When I heard that nonfiction writer Patricia Raybon had turned her hand to fiction, I thought I’d better reserve judgement until I read her new novel. After all, writing fiction is a different animal to nonfiction. But I’ve loved some of Patricia’s earlier books – My First White Friend: Confessions in Race, Love and Forgiveness (Penguin) still aches with immediacy and power 15 years later and her memoir with her daughter, Undivided: A Muslim Daughter, A Christian Mother, Their Path to Peace (Thomas Nelson), gives a window into tough issues of faith in a setting of love. As I settled down to read All That is Secret, I knew from the start that I needn’t have worried. I found it a fine story with many interweaving threads – a suspenseful mystery, the interesting character development of the protagonist, the role of faith, and how an insidious issue of the times, which is still prevalent, exerts its evil influence.

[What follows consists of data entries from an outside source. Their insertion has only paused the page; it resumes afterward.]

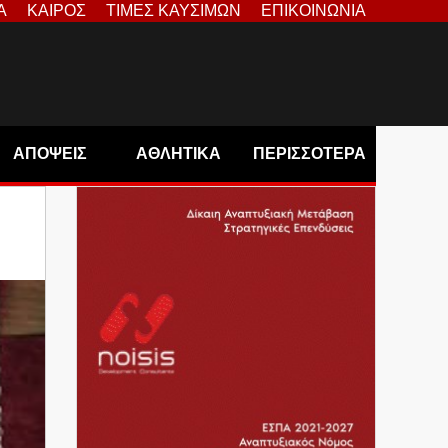
Α
ΚΑΙΡΟΣ
ΤΙΜΕΣ ΚΑΥΣΙΜΩΝ
ΕΠΙΚΟΙΝΩΝΙΑ
ΑΠΟΨΕΙΣ
ΑΘΛΗΤΙΚΑ
ΠΕΡΙΣΣΟΤΕΡΑ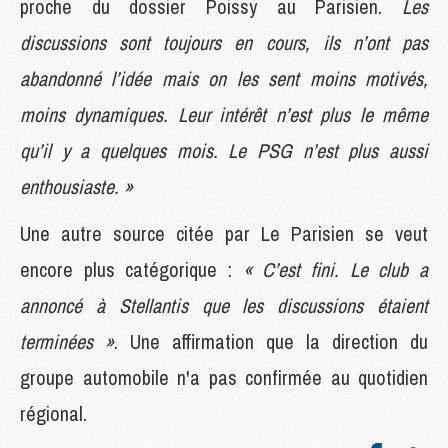
proche du dossier Poissy au Parisien.
Les
discussions sont toujours en cours, ils n’ont pas
abandonné l’idée mais on les sent moins motivés,
moins dynamiques. Leur intérêt n’est plus le même
qu’il y a quelques mois. Le PSG n’est plus aussi
enthousiaste. »
Une autre source citée par Le Parisien se veut
encore plus catégorique :
« C’est fini. Le club a
annoncé à Stellantis que les discussions étaient
terminées »
. Une affirmation que la direction du
groupe automobile n'a pas confirmée au quotidien
régional.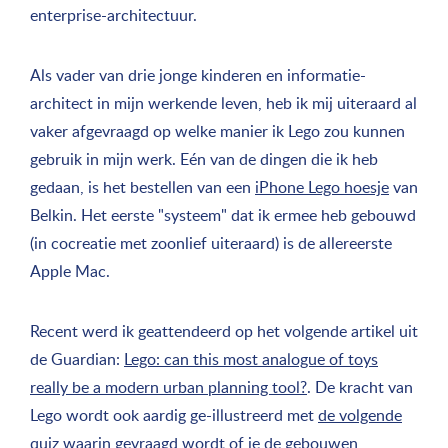
enterprise-architectuur.
Als vader van drie jonge kinderen en informatie-
architect in mijn werkende leven, heb ik mij uiteraard al
vaker afgevraagd op welke manier ik Lego zou kunnen
gebruik in mijn werk. Eén van de dingen die ik heb
gedaan, is het bestellen van een
iPhone Lego hoesje
van
Belkin. Het eerste "systeem" dat ik ermee heb gebouwd
(in cocreatie met zoonlief uiteraard) is de allereerste
Apple Mac.
Recent werd ik geattendeerd op het volgende artikel uit
de Guardian:
Lego: can this most analogue of toys
really be a modern urban planning tool?
. De kracht van
Lego wordt ook aardig ge-illustreerd met
de volgende
quiz
waarin gevraagd wordt of je de gebouwen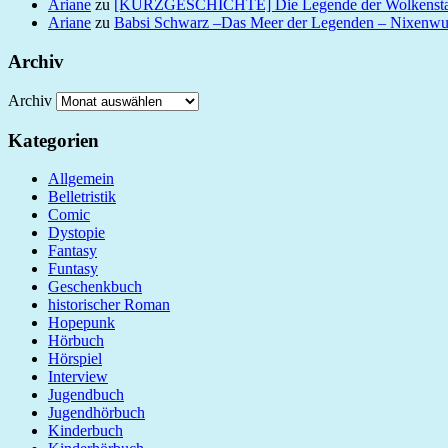
Ariane
zu
[KURZGESCHICHTE] Die Legende der Wolkensta
Ariane
zu
Babsi Schwarz –Das Meer der Legenden – Nixenw
Archiv
Archiv
Kategorien
Allgemein
Belletristik
Comic
Dystopie
Fantasy
Funtasy
Geschenkbuch
historischer Roman
Hopepunk
Hörbuch
Hörspiel
Interview
Jugendbuch
Jugendhörbuch
Kinderbuch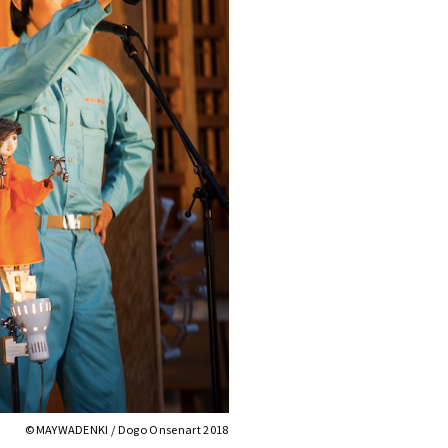
©︎MAYWADENKI / Dogo Onsenart 2018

The novel is set in the 1920s, when Annalee Spain decides it’s time to leave her prized position of being a ‘Coloured Professor’ at a Chicago Bible college so that she can have a go at solving the mystery of why her father died on a train heading to Denver, the town where he lived and where she grew up. The story unfolds when she meets a young white orphan on the train to Denver who saves her life. Clearly those who killed her father were out to get her too.

I so enjoyed this gentle murder mystery with the willing but at times timid protagonist. Annalee is a plucky sleuth who, fuelled by love, sets about solving the mystery – she won’t be deterred by the expectations of the day, such as what’s ‘proper’ for a woman and what’s not. She embarks on her journey loving God but feeling battered and bruised after the death of her beloved (but broken) father. How she learns to trust God again while searching for the answers to her questions unfolds in an authentic and delightful way. A real highlight of the novel is this rich and deep vein of faith – it’s integral to the story rather than being tacked on.

Annalee encounters the ugliness of racism not only in its overt forms – this was the time of the KKK – but also its more insidious ways, such as how she was nearly excluded from training to be a professor of theology or the many everyday slights she encountered.

A novel to read and ponder, considering how many of the issues remain today, a hundred years later, both in the States and here in the UK. Enjoy the gentle love story as well!